*Task directions:*
Search the listing for the word "Обратиться". Copy every line where it is found.

*Dataset excerpts:*
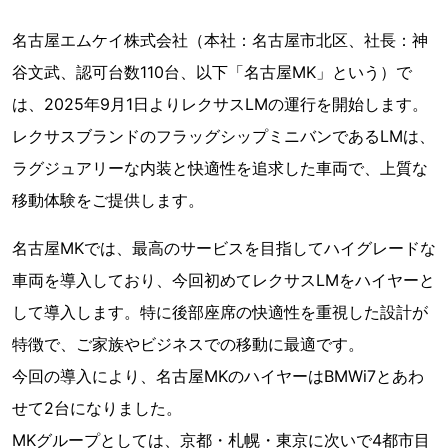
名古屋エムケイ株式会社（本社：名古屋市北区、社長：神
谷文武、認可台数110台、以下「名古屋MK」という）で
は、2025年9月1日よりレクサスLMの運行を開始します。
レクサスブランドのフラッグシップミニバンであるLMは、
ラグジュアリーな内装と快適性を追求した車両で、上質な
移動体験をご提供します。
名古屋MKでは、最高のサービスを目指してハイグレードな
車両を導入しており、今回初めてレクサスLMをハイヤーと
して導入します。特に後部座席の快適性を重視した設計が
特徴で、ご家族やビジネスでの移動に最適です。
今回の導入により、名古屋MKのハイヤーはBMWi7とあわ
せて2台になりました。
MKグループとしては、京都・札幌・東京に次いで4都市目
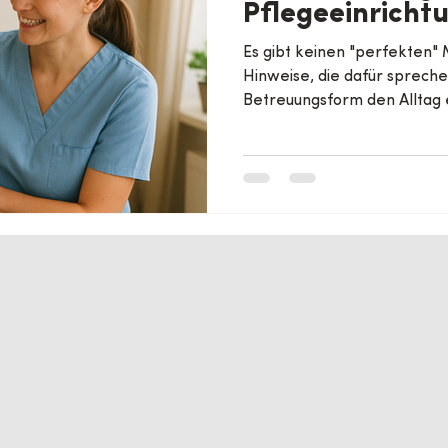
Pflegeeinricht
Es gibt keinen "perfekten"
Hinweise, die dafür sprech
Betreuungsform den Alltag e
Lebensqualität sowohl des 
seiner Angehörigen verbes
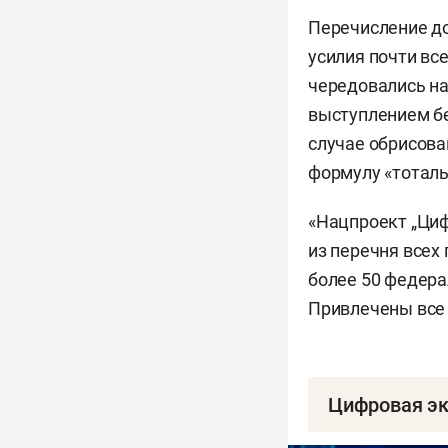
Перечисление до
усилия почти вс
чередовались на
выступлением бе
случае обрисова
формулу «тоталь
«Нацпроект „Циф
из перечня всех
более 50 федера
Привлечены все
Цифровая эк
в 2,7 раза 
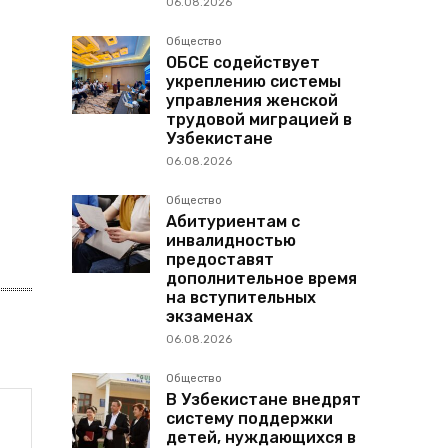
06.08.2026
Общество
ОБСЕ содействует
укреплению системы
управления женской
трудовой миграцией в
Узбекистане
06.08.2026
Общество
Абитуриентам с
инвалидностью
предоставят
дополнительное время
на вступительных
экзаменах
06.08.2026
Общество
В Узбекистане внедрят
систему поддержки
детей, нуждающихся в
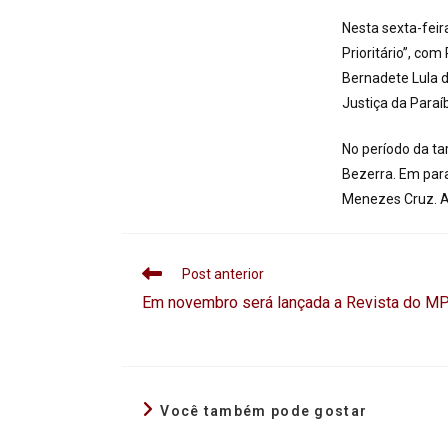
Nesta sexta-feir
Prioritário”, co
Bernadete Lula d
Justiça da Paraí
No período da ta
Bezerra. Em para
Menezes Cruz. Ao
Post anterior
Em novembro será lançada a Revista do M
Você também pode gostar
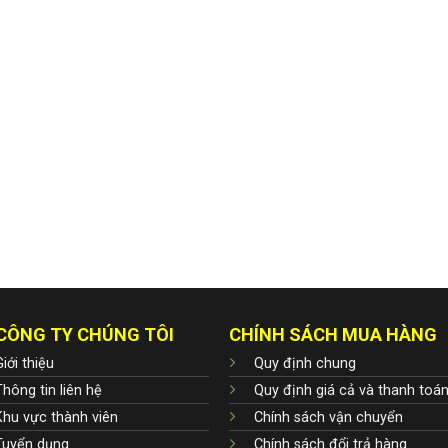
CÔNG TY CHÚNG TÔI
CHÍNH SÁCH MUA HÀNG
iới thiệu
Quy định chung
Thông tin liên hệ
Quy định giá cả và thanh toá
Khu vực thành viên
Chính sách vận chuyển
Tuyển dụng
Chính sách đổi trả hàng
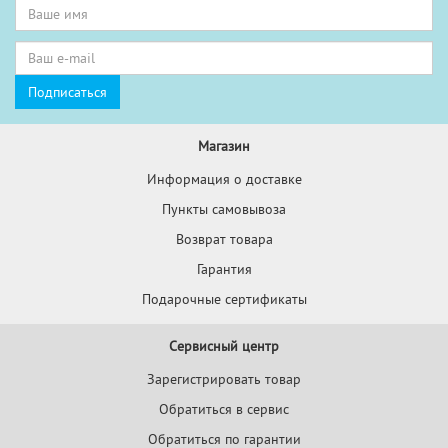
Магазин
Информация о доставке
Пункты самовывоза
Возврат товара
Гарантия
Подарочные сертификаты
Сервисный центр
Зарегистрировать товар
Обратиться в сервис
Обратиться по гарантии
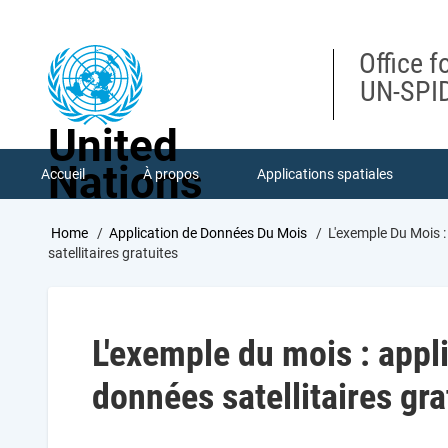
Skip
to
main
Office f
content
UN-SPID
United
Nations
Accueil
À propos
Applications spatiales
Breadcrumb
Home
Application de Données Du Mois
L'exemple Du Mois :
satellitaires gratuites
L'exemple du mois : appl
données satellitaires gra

==

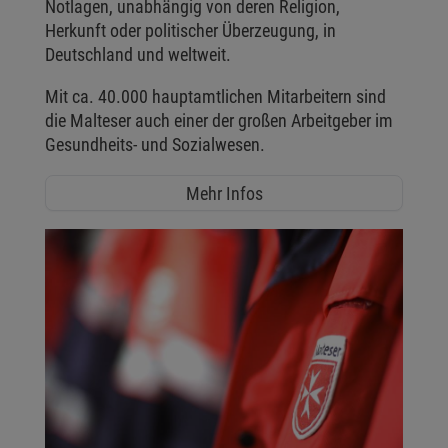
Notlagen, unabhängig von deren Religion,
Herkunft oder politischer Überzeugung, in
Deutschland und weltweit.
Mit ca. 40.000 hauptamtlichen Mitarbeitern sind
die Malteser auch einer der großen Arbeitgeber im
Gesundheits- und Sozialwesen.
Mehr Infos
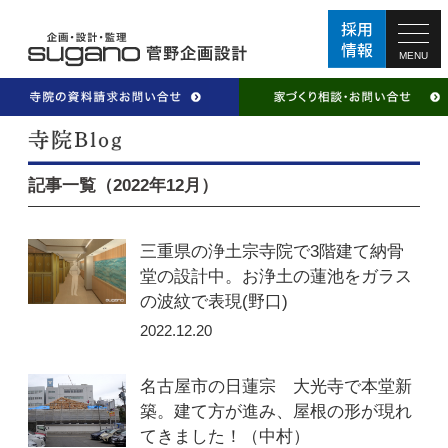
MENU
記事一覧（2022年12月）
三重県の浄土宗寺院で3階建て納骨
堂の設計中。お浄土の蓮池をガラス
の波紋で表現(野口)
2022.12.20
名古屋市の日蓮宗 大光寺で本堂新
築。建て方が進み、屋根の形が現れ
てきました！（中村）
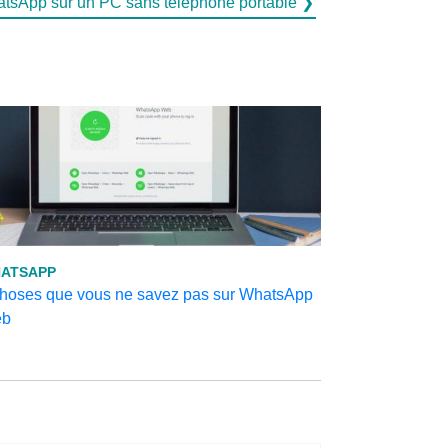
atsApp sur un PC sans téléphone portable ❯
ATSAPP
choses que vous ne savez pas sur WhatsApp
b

*Response below:*
Обратиться в сервис
Обратиться по гарантии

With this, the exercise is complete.